[What you will do] Determine how many lines in the listing below include "Enterprise", and answer with only that number.

'''

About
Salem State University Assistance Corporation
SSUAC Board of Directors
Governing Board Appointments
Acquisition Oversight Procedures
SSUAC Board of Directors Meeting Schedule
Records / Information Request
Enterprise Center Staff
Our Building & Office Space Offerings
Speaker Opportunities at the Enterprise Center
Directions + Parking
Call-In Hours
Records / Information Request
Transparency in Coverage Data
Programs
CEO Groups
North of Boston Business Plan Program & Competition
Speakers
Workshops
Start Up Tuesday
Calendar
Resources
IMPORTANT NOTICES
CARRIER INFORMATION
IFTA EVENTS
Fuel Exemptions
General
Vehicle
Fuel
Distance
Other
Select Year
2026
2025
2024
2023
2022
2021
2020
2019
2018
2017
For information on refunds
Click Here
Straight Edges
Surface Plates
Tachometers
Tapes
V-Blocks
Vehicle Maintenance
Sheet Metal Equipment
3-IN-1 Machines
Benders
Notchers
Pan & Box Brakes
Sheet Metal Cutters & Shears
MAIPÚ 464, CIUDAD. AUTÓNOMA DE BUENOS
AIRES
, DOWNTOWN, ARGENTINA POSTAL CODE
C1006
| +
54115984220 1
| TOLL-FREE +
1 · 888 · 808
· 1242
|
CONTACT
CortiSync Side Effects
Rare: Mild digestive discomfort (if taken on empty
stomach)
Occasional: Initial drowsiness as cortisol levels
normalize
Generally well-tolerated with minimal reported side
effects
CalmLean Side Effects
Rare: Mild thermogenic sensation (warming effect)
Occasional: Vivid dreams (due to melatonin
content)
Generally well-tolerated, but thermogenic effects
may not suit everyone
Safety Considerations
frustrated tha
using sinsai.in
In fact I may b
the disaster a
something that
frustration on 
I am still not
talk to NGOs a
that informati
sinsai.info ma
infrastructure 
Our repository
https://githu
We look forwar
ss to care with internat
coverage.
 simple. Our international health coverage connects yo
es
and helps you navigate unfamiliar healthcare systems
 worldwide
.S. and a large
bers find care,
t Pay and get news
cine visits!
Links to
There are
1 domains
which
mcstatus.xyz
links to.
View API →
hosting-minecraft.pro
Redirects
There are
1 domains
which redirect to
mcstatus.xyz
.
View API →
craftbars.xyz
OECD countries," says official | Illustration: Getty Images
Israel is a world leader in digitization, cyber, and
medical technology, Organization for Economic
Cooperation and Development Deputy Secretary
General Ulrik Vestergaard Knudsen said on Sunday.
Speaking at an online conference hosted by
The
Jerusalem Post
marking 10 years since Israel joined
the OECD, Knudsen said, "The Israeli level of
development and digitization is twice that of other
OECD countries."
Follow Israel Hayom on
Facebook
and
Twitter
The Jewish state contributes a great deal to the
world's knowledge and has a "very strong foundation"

'''

[Response to the task] 2